Similarly, PSLs offer “just-in-time-training” opportunities by helping to diagnose problems, test new approaches before they are deployed for real by registering stakeholders' reactions and establishing a knowledge-sharing platform by co-creating solutions. In the future, a PSL would not only leverage human processors (catalyse engagement with stakeholders) but also apply frontier technology such as artificial intelligence and big data capacity to map systems and find analogies. Building analogy and mapping systems can lead to unexpected, counter-intuitive results and identify so-called wicked problems.


Urgent investment needed


If developing countries' governments can put their will and resources into implementing digital tracking systems to confront the COVID-19 crisis in a matter of weeks, there should be no doubt that developing countries can attain resilience and continue on the sustainable development track. These countries need to prioritise their public sector officers' capacity building to ensure policy implementations are aligned with the policy objectives. Now of course, funding is an issue. And such funds need to be sustainable in the long term.

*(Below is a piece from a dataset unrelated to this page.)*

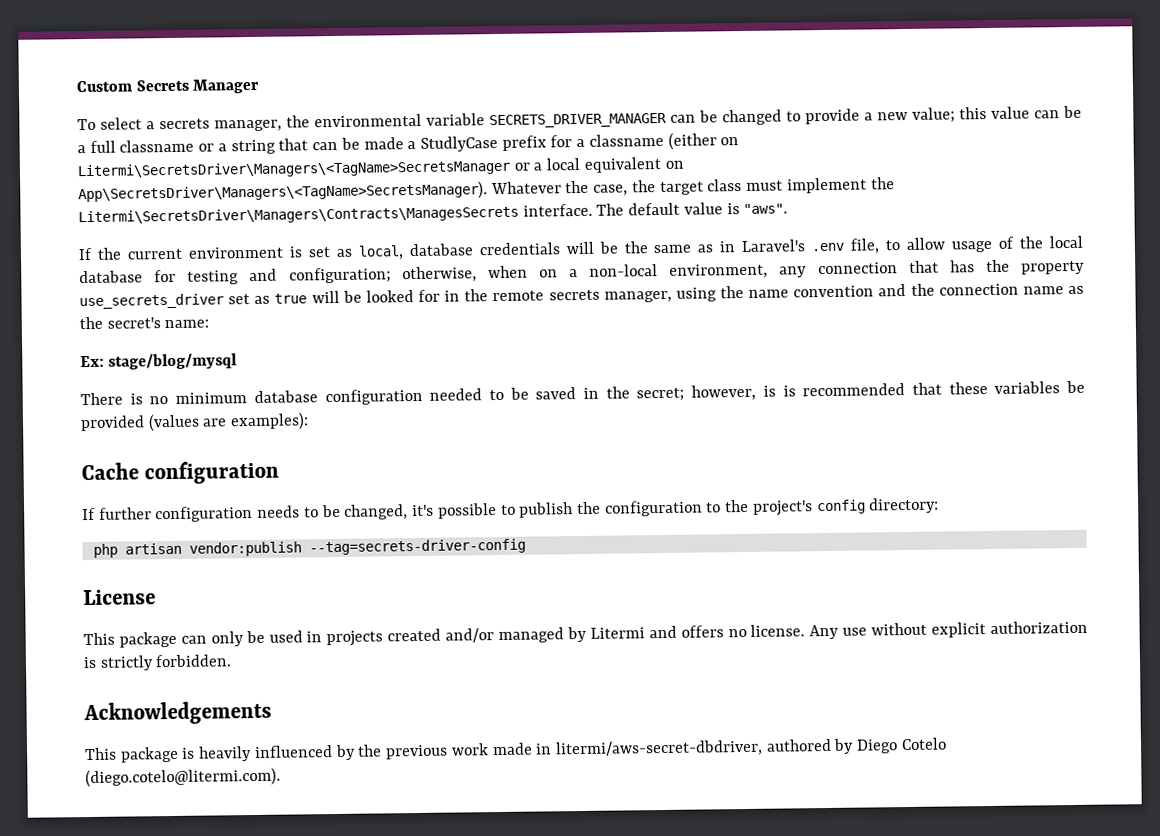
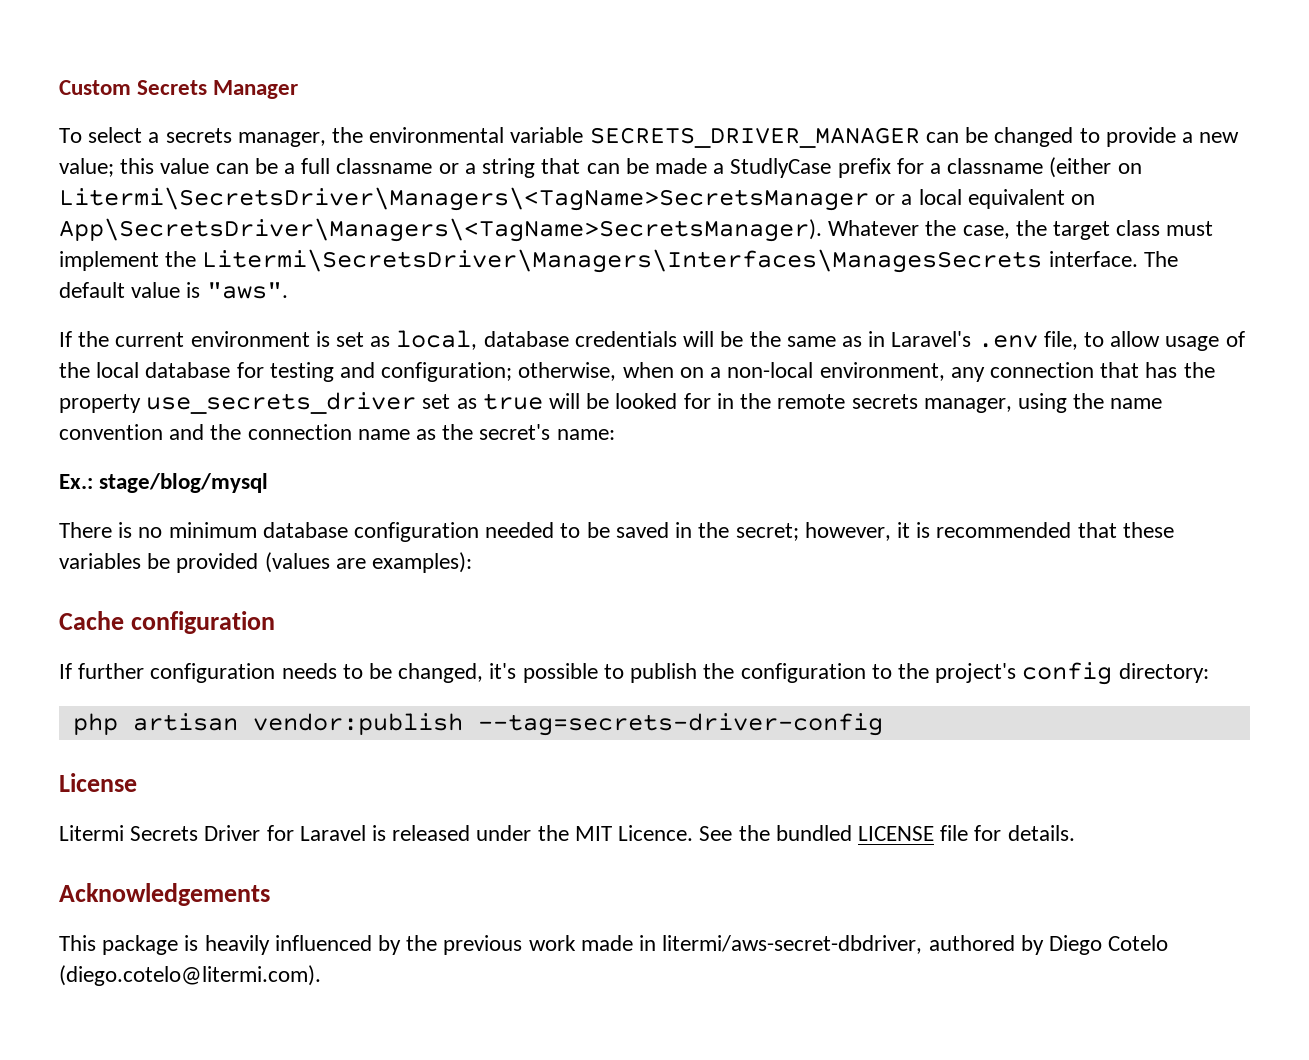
[78,205,519,226] Litermi\SecretsDriver\Managers\Contracts\ManagesSecrets -> [202,249,1043,273] Litermi\SecretsDriver\Managers\Interfaces\ManagesSecrets
[80,355,104,368] Ex: -> [59,474,93,489] Ex.:
[762,385,776,397] is -> [896,522,910,538] it
[83,620,1089,648] [83,654,233,671] This package can only be used in projects created and/or managed by Litermi and offers no license. Any use without explicit authorization is strictly forbidden. -> [59,825,1075,841] Litermi Secrets Driver for Laravel is released under the MIT Licence. See the bundled LICENSE file for details.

Concurrently, given the prominence of the government in the post-COVID-19 world, the global investment community can deploy instruments such as social impact bonds (SIB) to focus on capacity building amongst public sector officers in developing countries. SIBs would finance the delivery of skills training and policy support to public sector officers from central to local level who will need to work at scale, innovate policies at speed and implement solutions at cost. In addition to debt relief or debt restructuring, multilateral agencies can help create policy simulators in the governments to improve overall the resilience thinking capacity of the decision-makers, representing public, private and civil society organisations responsible for cooperating to build a better future.


There is too little time to spend it collecting evidence, or to wait for best practices from elsewhere. Every developing country's government should have a policy simulation lab, where there will be a new post for “policy simulators” who are able to run simulations on various policy challenges, just as they have posts for accountants and macroeconomic forecasters.